Anemia - Nursing Interventions for Risk for Infection


Anemia is a decrease in number of red blood cells (RBCs) or less than the normal quantity of hemoglobin in the blood.

There are more than 400 types of anemia, which are divided into three groups:
  • Anemia caused by blood loss
  • Anemia caused by decreased or faulty red blood cell production
  • Anemia caused by destruction of red blood cells
Symptoms that may occur first include:
  • Feeling grumpy
  • Feeling weak or tired more often than usual, or with exercise
  • Headaches
  • Problems concentrating or thinking

If the anemia gets worse, symptoms may include:
  • Blue color to the whites of the eyes
  • Brittle nails
  • Light-headedness when you stand up
  • Pale skin color
  • Shortness of breath
  • Sore tongue

Treatment should be directed at the cause of the anemia, and may include:
  • Blood transfusions
  • Corticosteroids or other medicines that suppress the immune system
  • Erythropoietin, a medicine that helps your bone marrow make more blood cells
  • Supplements of iron, vitamin B12, folic acid, or other vitamins and minerals


Nursing Diagnosis for Anemia : Risk for Infection related to an inadequate secondary defenses (decreased hemoglobin, leukopenia, or a decrease in granulocytes (inflammatory response depressed).

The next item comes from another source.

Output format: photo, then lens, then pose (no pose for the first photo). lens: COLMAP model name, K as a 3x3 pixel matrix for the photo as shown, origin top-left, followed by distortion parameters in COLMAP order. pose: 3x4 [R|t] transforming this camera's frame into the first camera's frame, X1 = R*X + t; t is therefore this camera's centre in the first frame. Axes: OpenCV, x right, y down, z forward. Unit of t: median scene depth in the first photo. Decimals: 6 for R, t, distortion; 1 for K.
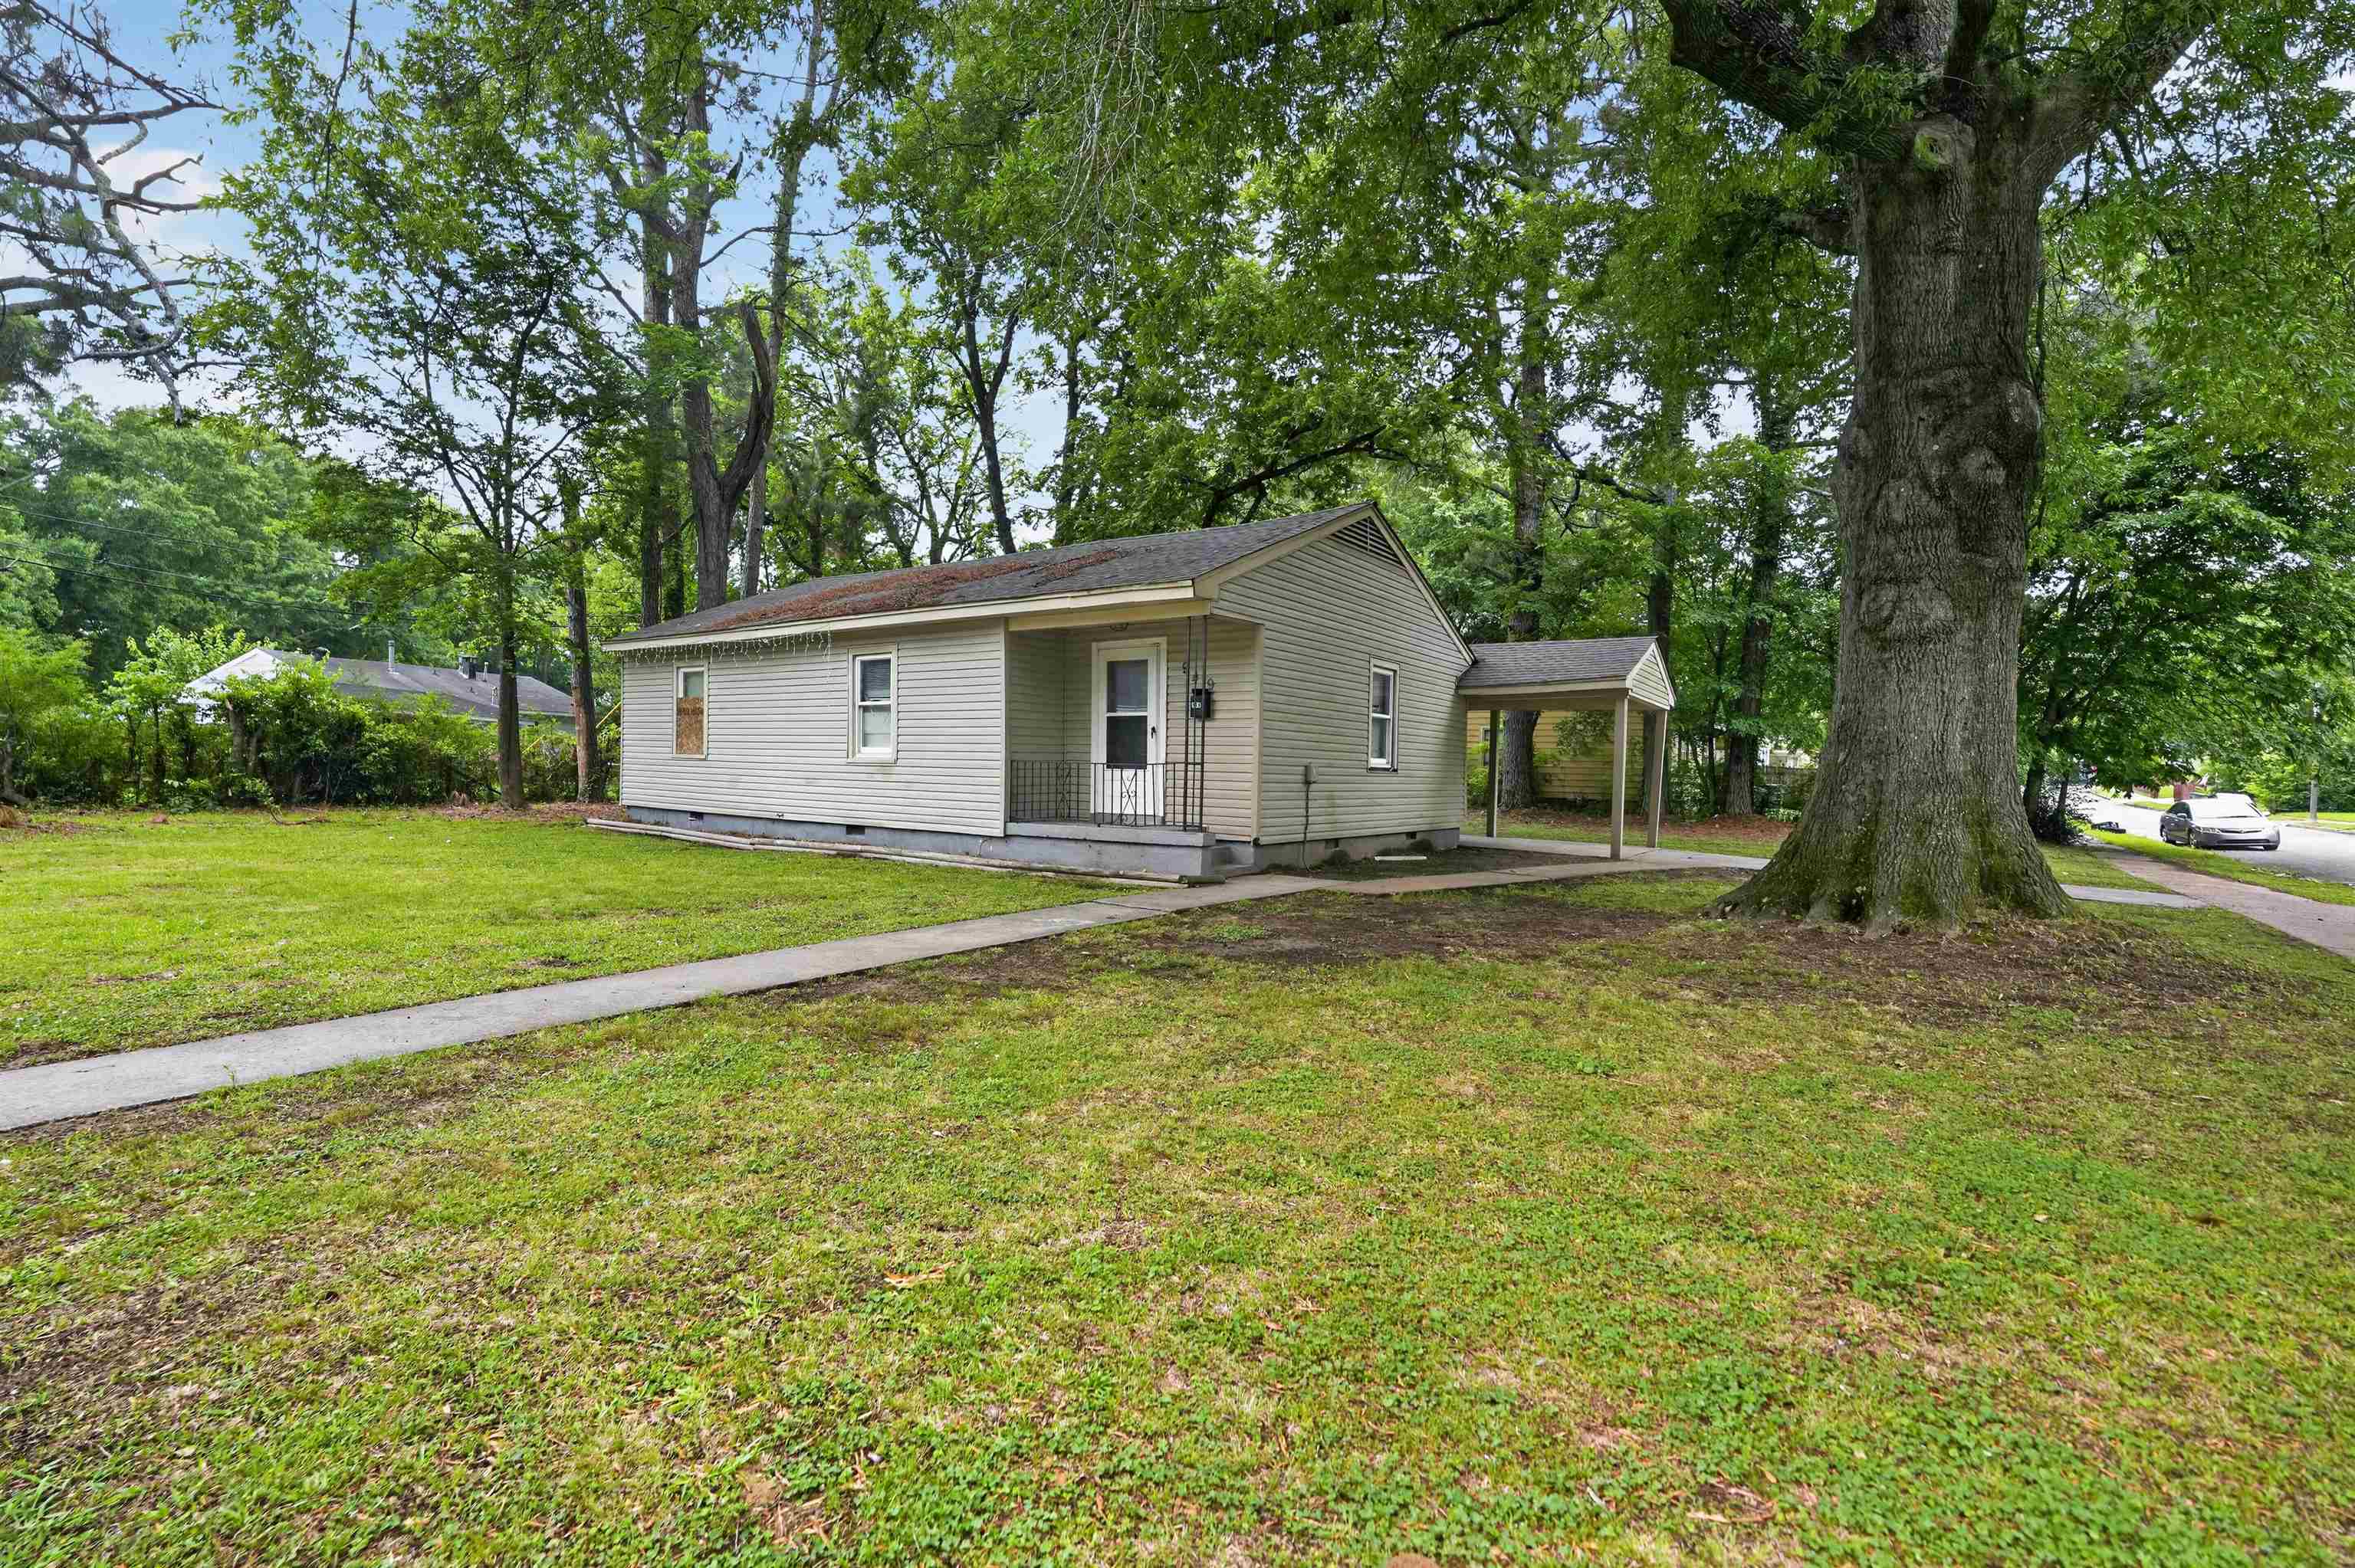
lens RADIAL K [[1046.2, 0, 1172.2], [0, 1046.2, 787.2], [0, 0, 1]] dist [-0.015786, 0.000761]
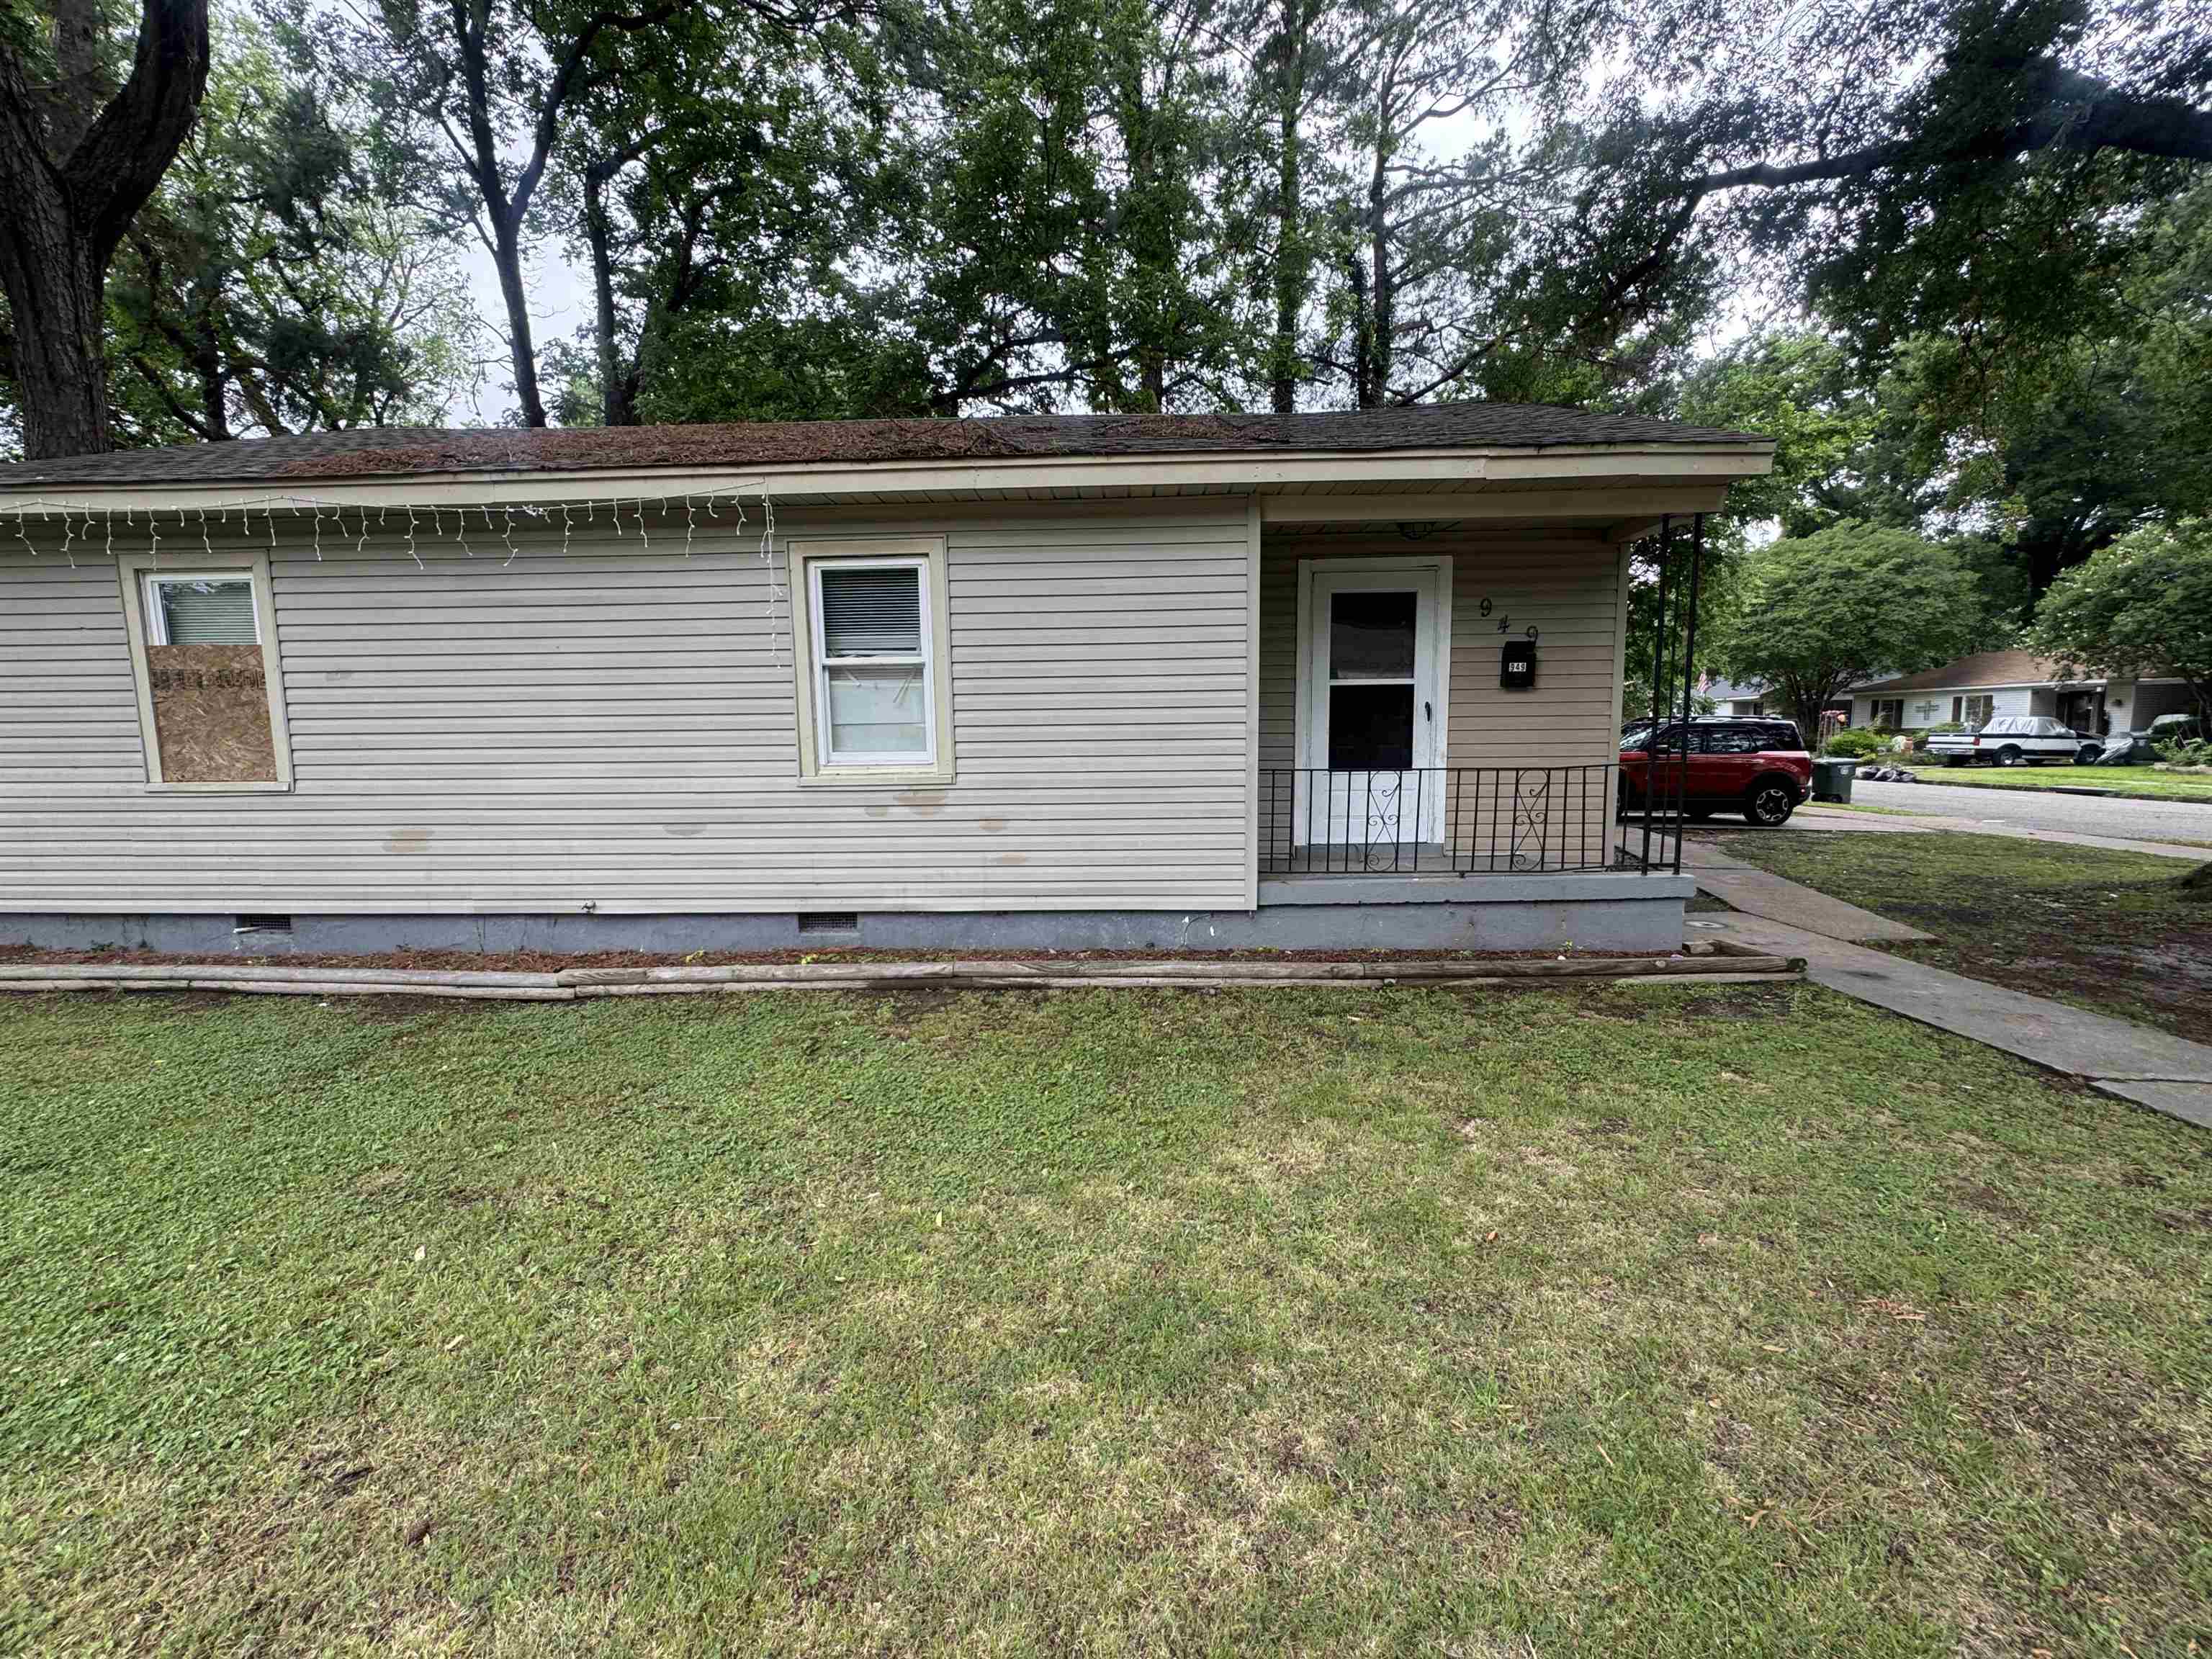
lens RADIAL K [[879.6, 0, 1106.0], [0, 879.6, 829.5], [0, 0, 1]] dist [-0.001663, -0.000078]
pose [[0.832482, -0.093913, 0.546035, -0.431951], [0.042819, 0.993488, 0.105588, -0.041764], [-0.552395, -0.064519, 0.831082, 0.605609]]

Goal: Infection does not occur.

Expected outcomes:
  • identify behaviors to prevent / reduce the risk of infection.
  • improve wound healing, free purulent drainage or erythema, and fever.

Nursing Interventions for Risk for Infection - Anemia :

1. Increase good hand washing; by the care givers and patients.
Rational: to prevent cross contamination / bacterial colonization. Note: patients with severe anemia / aplastic be at risk due to the normal flora of the skin.

2. Maintain strict aseptic technique on the procedure / treatment of wounds.
Rational: to reduce the risk of colonization / infection of bacteria.

3. Give skin care, perianal, and oral carefully.
Rational: reducing the risk of damage to the skin / tissue and infection.

4. Motivation changes in position / ambulation often, coughing and deep breathing exercises.
Rationale: increased pulmonary ventilation all segments and help mobilize secretions to prevent pneumonia.

5. Increase fluid intake adequate.
Rational: to assist in the dilution secret breathing, to ease spending and prevent stasis of body fluids such as respiratory and kidney.

6. Monitor / limit visitors. Give isolation room whenever possible.
Rational: limiting exposure to bacteria / infection. Protection in isolation required in aplastic anemia, when the immune response is very disturbed.

7. Monitor body temperature. Note the chills and tachycardia with or without fever.
Rational: the process of inflammation / infection require evaluation / treatment.

8. Observe erythema / wound fluid.
Rational: indicators of local infection.
Note: the formation of pus may not exist when granulocytes depressed.

9. Take a specimen for culture / sensitivity as indicated (collaboration)
Rational: to distinguish the presence of infection, identify specific pathogens and influence the choice of treatment.

10. Leave a topical antiseptic; systemic antibiotics (collaboration).
Rational: may be used to reduce colonization or prophylactic treatment for localized infection process.